● Work item: An exact copy of all the entries is needed, with no images in it.

Segment Start: Data records

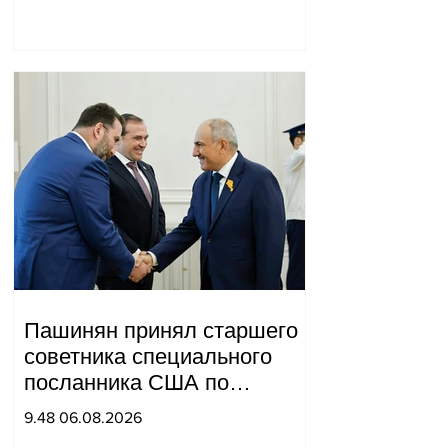
Пашинян принял старшего
советника специального
посланника США по
мирным миссиям Арье
9.48 06.08.2026
Лайтстоуна и Константина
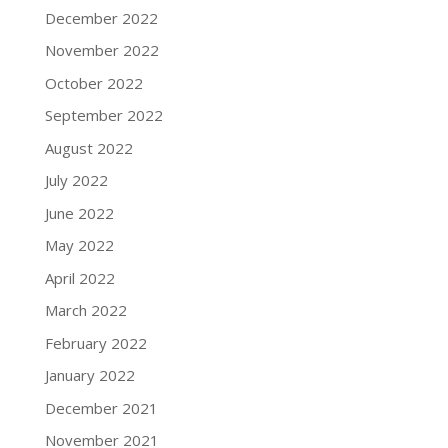
December 2022
November 2022
October 2022
September 2022
August 2022
July 2022
June 2022
May 2022
April 2022
March 2022
February 2022
January 2022
December 2021
November 2021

Segment End: Data records

● Expected output:
Пашинян принял старшего
советника специального
посланника США по
мирным миссиям Арье
9.48 06.08.2026
Лайтстоуна и Константина
December 2022
November 2022
October 2022
September 2022
August 2022
July 2022
June 2022
May 2022
April 2022
March 2022
February 2022
January 2022
December 2021
November 2021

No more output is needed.